Similar to the changes in farm management practices, 64% of the farmers had changed their farming systems due to climate change. In recent years (2009–2018) compared with the previous years (1999–2008), three farm enterprises, namely rice, vegetables, and livestock, had decreased, while three others, namely fisheries, forestry, and fruit farming, had increased. The random forest algorithm has identified that larger family size had negative effect, while age, education, and cultivated land had positive effects on the probability of believing that climate change had impacted their changes in farming systems. The farmers who more accurately perceived the changes in temperature, rainfall and cyclones and had better awareness of climate change agreed in greater magnitude that their farming systems had changed due to the influence of climate change.

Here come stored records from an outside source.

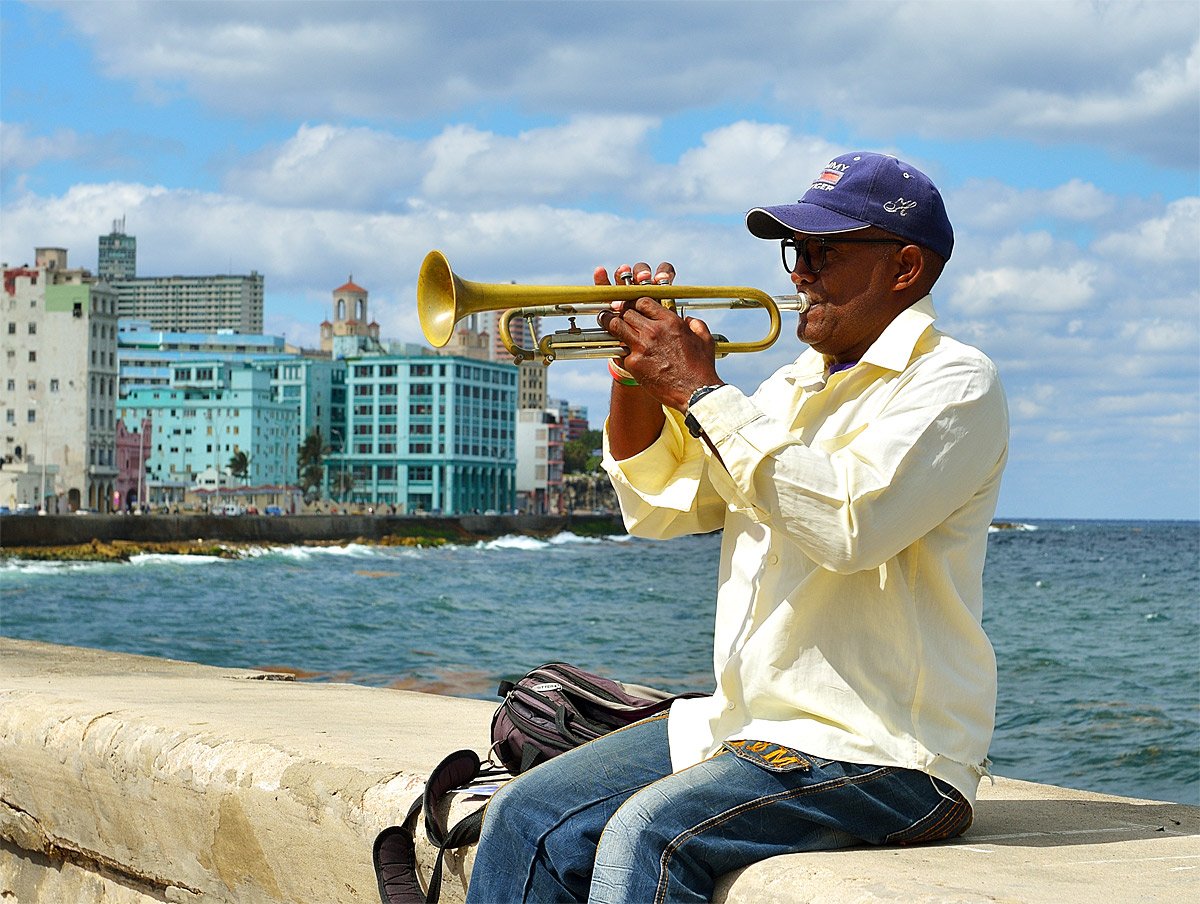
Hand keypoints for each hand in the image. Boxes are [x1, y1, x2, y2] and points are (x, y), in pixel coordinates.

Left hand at [594, 261, 721, 411]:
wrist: (695, 392)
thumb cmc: (701, 368)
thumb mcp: (704, 340)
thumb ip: (695, 325)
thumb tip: (688, 319)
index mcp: (670, 321)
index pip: (643, 302)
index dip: (634, 302)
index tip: (631, 306)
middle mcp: (654, 330)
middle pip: (626, 312)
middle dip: (620, 311)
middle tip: (614, 312)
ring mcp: (642, 346)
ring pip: (616, 326)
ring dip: (608, 322)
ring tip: (604, 320)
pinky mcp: (634, 363)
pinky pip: (622, 352)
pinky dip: (623, 352)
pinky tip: (623, 351)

Farmer opinions highlight the adverse effects of salinity intrusion, temperature, rainfall, floods, and cyclones on their agricultural activities. Therefore, we modelled coastal inundation in Bangladesh by semi-empirical approach using downscaled and bias corrected 28 global climate models. Singular spectrum analysis was undertaken to separate the trends from the time series of temperature and tide gauge data for the period of 1980–2100. The model shows that sea level is likely to rise at a rate of 6.69–9.88 mm/year which would result in up to 1.15 m sealevel rise by 2100 inundating at least 2098 km2 of the coast which has =1 m elevation. Though this inundated part is located mostly outside the river and coastal embankments, saline water intrusion and groundwater contamination are likely to increase in a changing climate.

During historical disasters (ten selected flood and cyclone events) between 1970 and 2017, coastal areas had lost 12.10% of crop production which was 2.54% higher than the non-coast. Temperature and precipitation affect crop yield and production in two ways—through their trends and variabilities. The mixed effects model reveals that these variables explain 12% of the variance in crop production. Climate trends and variabilities are likely to reduce crop yield, respectively, by 2.75 and 2.91%, which equates to 2.4 million metric tons of crop loss per year.

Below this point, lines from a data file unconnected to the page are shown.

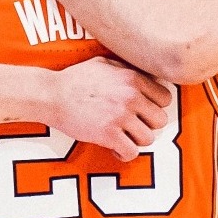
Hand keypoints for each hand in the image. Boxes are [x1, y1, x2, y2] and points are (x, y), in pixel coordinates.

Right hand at [49, 57, 172, 161]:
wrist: (52, 94)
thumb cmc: (75, 79)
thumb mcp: (104, 63)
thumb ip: (127, 69)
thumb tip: (145, 76)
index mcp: (133, 78)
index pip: (165, 98)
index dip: (155, 106)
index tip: (143, 111)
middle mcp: (131, 97)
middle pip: (161, 120)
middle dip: (148, 124)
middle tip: (133, 126)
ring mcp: (120, 116)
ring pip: (149, 138)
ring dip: (136, 140)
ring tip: (123, 137)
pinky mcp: (108, 134)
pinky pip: (131, 152)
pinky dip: (123, 153)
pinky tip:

Farmers’ concerns and data-driven analysis establish the fact that coastal agriculture is increasingly under climatic threats and in more precarious conditions than the inland agriculture. Climatic impacts on coastal farming cannot be stopped but there is scope to keep it viable under climate change. This study suggests that economically worse-off farmers should be attended and communicated with updated climate change information by extension agents to enhance their adaptation actions. Failure of around one-third of the farmers to detect the climatic impacts on farm productivity, farm management and farming systems implies that they need to be updated with farm-related climatic knowledge to motivate them to adopt agricultural adaptations. Enhancing involvement of the farmers with agricultural extension associations is likely to improve their climate change awareness and perception of changes in climatic variables. Limited capacity of the farmers to keep the coastal farming sustainable warrants for external support. For example, maintenance of river and coastal embankments should continue to be the first priority of coastal agricultural planning. This research provides information and insights of climatic impacts on coastal farms from both farmer and empirical perspectives, which are necessary for agricultural policy formulation. Information generated through this study is expected to help policymakers and extension agents to formulate and implement coastal agricultural development programmes in Bangladesh. Researchers and academicians could benefit from the approaches and methods used here to apply in various socioeconomic and ecological constellations.